As an Assistant Professor in the Georgia Tech School of Interactive Computing and director of the Entertainment Intelligence Lab, Dr. Riedl’s research focuses on the intersection of artificial intelligence, virtual worlds, and storytelling. His work on computational narrative intelligence catalyzes a number of important capabilities and applications that benefit humanity.

In May, DARPA published a news release about Dr. Riedl’s research on how computers can automatically construct interactive, cultural training models from the combined experiences of army soldiers based on a storytelling system he has developed.

“A lot of the conflict we had was just misunderstanding of other people’s culture because of not being familiar with it,” he said. “If we can get people who have gone down range to Iraq and Afghanistan and are immersed in the cultures to tell stories about what actually happened to them in the real world, we can take their stories and bring them back into the computer. We can zip all these stories together, create a common understanding of all the things that could happen, and twist around and spit out new stories that can be similar to the ones that have happened or can be very different.”
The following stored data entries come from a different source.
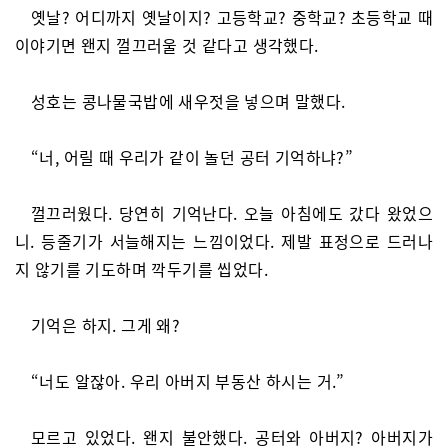
옛날? 어디까지 옛날이지? 고등학교? 중학교? 초등학교 때
이야기면 왠지 껄끄러울 것 같다고 생각했다.
성호는 콩나물국밥에 새우젓을 넣으며 말했다.
“너, 어릴 때 우리가 같이 놀던 공터 기억하냐?”
껄끄러웠다. 당연히 기억난다. 오늘 아침에도 갔다 왔었으
니. 등줄기가 서늘해지는 느낌이었다. 제발 표정으로 드러나
지 않기를 기도하며 깍두기를 씹었다.
기억은 하지. 그게 왜?
“너도 알잖아. 우리 아버지 부동산 하시는 거.”
모르고 있었다. 왠지 불안했다. 공터와 아버지? 아버지가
Dr. Riedl’s training-generation system is called “Scheherazade.” In the story of One Thousand and One Nights, also known as Arabian Nights, the character Scheherazade tells king Shahryar a story every night to spare her life, and with her great stories continuing for 1001 nights, Shahryar ended up making Scheherazade his queen. “How hard would that be to tell a really convincing story every single day?” he said. “I saw that as the goal for our system, that you can tell hundreds of thousands of different novel stories without massive computational overhead.”

The driving force behind Dr. Riedl’s work has been to answer the question, “How can we make computers smarter so they can play a facilitating role in creating and executing virtual learning experiences?” The smarter the computer is and the more it understands how things work, the more it can play a role in facilitating entertainment and educational experiences that humans can have.

Dr. Riedl is approaching human-centered Artificial Intelligence (AI) from two directions. While the DARPA project aims to make computers creative, Dr. Riedl is also leading a National Science Foundation (NSF) project where he and his team have set out to find ways that computers can help humans to better express their own creativity. “People are already creative, but sometimes they have a hard time expressing creativity.” Dr. Riedl and his team are seeking to instill intelligence in the computer to enable amateurs to create complex digital animations.

“I am fascinated by the human mind, the potential of the human mind. Look at all the things humans can do. They are very creative and expressive.” Dr. Riedl’s passion for human-centered AI can be traced back to the second grade. After watching the movie Tron, he was amazed by the idea of having a computer world with intelligent game-playing characters. Shortly after, he decided he wanted to learn programming. By the seventh grade, he was using technology to express his own creativity by making sophisticated computer programs and competing at the state Science Fair.

Dr. Riedl continues to search for and develop new methods to apply technology as a catalyst to assist humans in expressing their creativity. He reminds us that the perfect symbiosis between humans and computers is achieved when computers facilitate the natural creativity within humanity. “This is human-centered AI, and we would like to make sure human is the central part of what we are doing.”